• _Information given_
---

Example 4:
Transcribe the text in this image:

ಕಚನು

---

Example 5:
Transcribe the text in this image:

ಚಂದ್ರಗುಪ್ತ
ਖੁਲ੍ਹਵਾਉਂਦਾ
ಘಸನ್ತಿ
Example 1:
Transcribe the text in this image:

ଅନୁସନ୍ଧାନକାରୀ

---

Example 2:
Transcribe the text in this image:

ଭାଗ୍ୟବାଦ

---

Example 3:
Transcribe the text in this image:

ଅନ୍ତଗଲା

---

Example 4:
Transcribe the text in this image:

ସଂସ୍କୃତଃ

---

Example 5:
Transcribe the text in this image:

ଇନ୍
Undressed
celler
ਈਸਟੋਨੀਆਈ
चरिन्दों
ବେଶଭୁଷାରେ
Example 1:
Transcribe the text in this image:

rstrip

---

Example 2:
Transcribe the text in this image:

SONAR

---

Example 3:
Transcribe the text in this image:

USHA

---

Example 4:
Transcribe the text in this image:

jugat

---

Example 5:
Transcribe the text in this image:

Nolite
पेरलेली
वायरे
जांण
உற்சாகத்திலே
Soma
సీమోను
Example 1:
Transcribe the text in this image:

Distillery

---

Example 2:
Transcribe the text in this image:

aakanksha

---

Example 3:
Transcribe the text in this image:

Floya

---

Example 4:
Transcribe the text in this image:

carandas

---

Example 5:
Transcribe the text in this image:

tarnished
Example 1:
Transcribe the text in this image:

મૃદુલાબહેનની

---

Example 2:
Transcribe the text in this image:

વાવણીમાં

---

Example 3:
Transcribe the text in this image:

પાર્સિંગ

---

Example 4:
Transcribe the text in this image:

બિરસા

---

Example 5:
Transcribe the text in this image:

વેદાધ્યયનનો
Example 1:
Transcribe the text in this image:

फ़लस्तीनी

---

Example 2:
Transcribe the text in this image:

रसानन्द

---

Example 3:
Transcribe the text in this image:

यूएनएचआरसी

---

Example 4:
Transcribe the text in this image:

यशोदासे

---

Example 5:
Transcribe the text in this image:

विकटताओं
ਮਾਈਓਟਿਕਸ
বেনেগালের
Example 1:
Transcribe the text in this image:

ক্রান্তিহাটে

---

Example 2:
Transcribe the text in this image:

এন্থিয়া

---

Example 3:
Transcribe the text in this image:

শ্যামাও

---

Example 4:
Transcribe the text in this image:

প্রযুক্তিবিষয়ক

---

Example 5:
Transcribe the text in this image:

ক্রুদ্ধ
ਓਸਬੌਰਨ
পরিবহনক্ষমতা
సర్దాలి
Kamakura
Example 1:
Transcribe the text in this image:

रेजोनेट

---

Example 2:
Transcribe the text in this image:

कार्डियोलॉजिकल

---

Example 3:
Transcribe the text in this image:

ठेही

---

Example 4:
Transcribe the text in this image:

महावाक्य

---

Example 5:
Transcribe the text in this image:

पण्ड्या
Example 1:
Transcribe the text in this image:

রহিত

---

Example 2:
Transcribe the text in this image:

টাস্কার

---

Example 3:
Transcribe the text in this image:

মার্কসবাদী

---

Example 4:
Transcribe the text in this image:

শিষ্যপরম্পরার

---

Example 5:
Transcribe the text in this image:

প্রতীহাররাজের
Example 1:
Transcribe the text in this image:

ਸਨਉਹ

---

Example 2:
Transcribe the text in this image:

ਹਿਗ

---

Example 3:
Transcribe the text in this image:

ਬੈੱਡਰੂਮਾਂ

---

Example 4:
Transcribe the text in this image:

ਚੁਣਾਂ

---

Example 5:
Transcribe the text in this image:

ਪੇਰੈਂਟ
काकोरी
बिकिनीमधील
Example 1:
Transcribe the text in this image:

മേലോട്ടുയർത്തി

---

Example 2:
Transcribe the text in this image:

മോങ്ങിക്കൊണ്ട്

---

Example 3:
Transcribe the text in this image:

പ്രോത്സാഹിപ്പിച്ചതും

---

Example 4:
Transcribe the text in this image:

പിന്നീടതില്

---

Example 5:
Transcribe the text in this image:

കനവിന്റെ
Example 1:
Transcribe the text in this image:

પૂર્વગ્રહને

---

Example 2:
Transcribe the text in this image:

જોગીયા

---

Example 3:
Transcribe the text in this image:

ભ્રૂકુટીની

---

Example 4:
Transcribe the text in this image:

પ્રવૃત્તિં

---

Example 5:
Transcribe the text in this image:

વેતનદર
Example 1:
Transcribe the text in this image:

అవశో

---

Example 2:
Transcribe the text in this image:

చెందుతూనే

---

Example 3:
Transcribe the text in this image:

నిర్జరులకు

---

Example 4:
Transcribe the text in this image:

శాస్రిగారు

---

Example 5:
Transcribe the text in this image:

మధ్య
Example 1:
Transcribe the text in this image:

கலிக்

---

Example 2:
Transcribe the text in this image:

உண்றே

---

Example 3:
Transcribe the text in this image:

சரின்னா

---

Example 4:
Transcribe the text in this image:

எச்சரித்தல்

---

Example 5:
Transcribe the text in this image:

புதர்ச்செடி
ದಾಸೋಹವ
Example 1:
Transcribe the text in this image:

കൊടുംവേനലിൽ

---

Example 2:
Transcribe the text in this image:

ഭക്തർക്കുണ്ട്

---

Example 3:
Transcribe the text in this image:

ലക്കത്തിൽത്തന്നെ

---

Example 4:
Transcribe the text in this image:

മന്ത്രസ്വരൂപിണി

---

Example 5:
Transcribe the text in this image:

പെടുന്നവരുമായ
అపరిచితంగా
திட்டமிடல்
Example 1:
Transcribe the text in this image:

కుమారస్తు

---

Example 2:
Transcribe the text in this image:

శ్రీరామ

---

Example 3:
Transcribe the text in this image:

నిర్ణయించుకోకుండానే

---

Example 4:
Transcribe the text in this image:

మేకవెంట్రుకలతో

• _Assignment_
Every record, from top to bottom, must be transcribed exactly.

• _Solution below_
---

Example 4:
Transcribe the text in this image:

ಕಚನು

---

Example 5:
Transcribe the text in this image:

ಚಂದ್ರಗುಪ್ತ
ਖੁਲ੍ਹਵਾਉਂਦਾ
ಘಸನ್ತಿ
Example 1:
Transcribe the text in this image:

ଅନୁସନ୍ଧାନକାରୀ

---

Example 2:
Transcribe the text in this image:

ଭାଗ୍ୟବାଦ

---

Example 3:
Transcribe the text in this image:

ଅନ୍ତଗଲା

---

Example 4:
Transcribe the text in this image:

ସଂସ୍କୃତଃ

---

Example 5:
Transcribe the text in this image:

ଇନ୍
Undressed
celler
ਈਸਟੋਨੀਆਈ
चरिन्दों
ବେଶଭୁଷାରେ
Example 1:
Transcribe the text in this image:

rstrip

---

Example 2:
Transcribe the text in this image:

SONAR

---

Example 3:
Transcribe the text in this image:

USHA

---

Example 4:
Transcribe the text in this image:

jugat

---

Example 5:
Transcribe the text in this image:

Nolite
पेरलेली
वायरे
जांण
உற்சாகத்திலே
Soma
సీమోను
Example 1:
Transcribe the text in this image:

Distillery

---

Example 2:
Transcribe the text in this image:

aakanksha

---

Example 3:
Transcribe the text in this image:

Floya

---

Example 4:
Transcribe the text in this image:

carandas

---

Example 5:
Transcribe the text in this image:

tarnished
Example 1:
Transcribe the text in this image:

મૃદુલાબહેનની

---

Example 2:
Transcribe the text in this image:

વાવણીમાં

---

Example 3:
Transcribe the text in this image:

પાર્સિંગ

---

Example 4:
Transcribe the text in this image:

બિરસા

---

Example 5:
Transcribe the text in this image:

વેદાધ્યયનનો
Example 1:
Transcribe the text in this image:

फ़लस्तीनी

---

Example 2:
Transcribe the text in this image:

रसानन्द

---

Example 3:
Transcribe the text in this image:

यूएनएचआरसी

---

Example 4:
Transcribe the text in this image:

यशोदासे

---

Example 5:
Transcribe the text in this image:

विकटताओं
ਮਾਈਓਟਿਕਸ
বেনেগালের
Example 1:
Transcribe the text in this image:

ক্রান্তিহাটে

---

Example 2:
Transcribe the text in this image:

এন্থিয়া

---

Example 3:
Transcribe the text in this image:

শ্যামাও

---

Example 4:
Transcribe the text in this image:

প্রযুক্তিবিষয়ক

---

Example 5:
Transcribe the text in this image:

ক্রুদ্ধ
ਓਸਬੌਰਨ
পরিবহনক্ষমতা
సర్దాలి
Kamakura
Example 1:
Transcribe the text in this image:

रेजोनेट

---

Example 2:
Transcribe the text in this image:

कार्डियोलॉजिकल

---

Example 3:
Transcribe the text in this image:

ठेही

---

Example 4:
Transcribe the text in this image:

महावाक्य

---

Example 5:
Transcribe the text in this image:

पण्ड्या
Example 1:
Transcribe the text in this image:

রহিত

---

Example 2:
Transcribe the text in this image:

টাস্কার

---

Example 3:
Transcribe the text in this image:

মার্কসবাদী

---

Example 4:
Transcribe the text in this image:

শিষ্যপরম্পরার

---

Example 5:
Transcribe the text in this image:

প্রতীহাররাজের
Example 1:
Transcribe the text in this image:

ਸਨਉਹ

---

Example 2:
Transcribe the text in this image:

ਹਿਗ

---

Example 3:
Transcribe the text in this image:

ਬੈੱਡਰੂਮਾਂ

---

Example 4:
Transcribe the text in this image:

ਚੁਣਾਂ

---

Example 5:
Transcribe the text in this image:

ਪੇਰੈਂਟ
काकोरी
बिकिनीमधील
Example 1:
Transcribe the text in this image:

മേലോട്ടുയർത്തി

---

Example 2:
Transcribe the text in this image:

മോങ്ങിക്കൊണ്ട്

---

Example 3:
Transcribe the text in this image:

പ്രോത്സാഹിപ്പിച്ചതും

---

Example 4:
Transcribe the text in this image:

പിന്നീടതില്

---

Example 5:
Transcribe the text in this image:

കനവിന്റെ
Example 1:
Transcribe the text in this image:

પૂર્વગ્રહને

---

Example 2:
Transcribe the text in this image:

જોગીયા

---

Example 3:
Transcribe the text in this image:

ભ્રૂકુટીની

---

Example 4:
Transcribe the text in this image:

પ્રવૃત્તિં

---

Example 5:
Transcribe the text in this image:

વેતનદર
Example 1:
Transcribe the text in this image:

అవశో

---

Example 2:
Transcribe the text in this image:

చెందుతూనే

---

Example 3:
Transcribe the text in this image:

నిర్జరులకు

---

Example 4:
Transcribe the text in this image:

శాస్రిగారు

---

Example 5:
Transcribe the text in this image:

మధ్య
Example 1:
Transcribe the text in this image:

கலிக்

---

Example 2:
Transcribe the text in this image:

உண்றே

---

Example 3:
Transcribe the text in this image:

சரின்னா

---

Example 4:
Transcribe the text in this image:

எச்சரித்தல்

---

Example 5:
Transcribe the text in this image:

புதர்ச்செடி
ದಾಸೋಹವ
Example 1:
Transcribe the text in this image:

കൊടുംവേനലിൽ

---

Example 2:
Transcribe the text in this image:

ഭക്തർക്കുണ്ട്

---

Example 3:
Transcribe the text in this image:

ലക്കത്തിൽത്തന്നെ

---

Example 4:
Transcribe the text in this image:

മന്ത്രസ്വരൂപിണി

---

Example 5:
Transcribe the text in this image:

പെടുന്നവരുമായ
అపరిచితంగా
திட்டமிடல்
Example 1:
Transcribe the text in this image:

కుమారస్తు

---

Example 2:
Transcribe the text in this image:

శ్రీరామ

---

Example 3:
Transcribe the text in this image:

నిర్ణయించుకోకుండానే

---

Example 4:
Transcribe the text in this image:

మేకవెంట్రుకలతో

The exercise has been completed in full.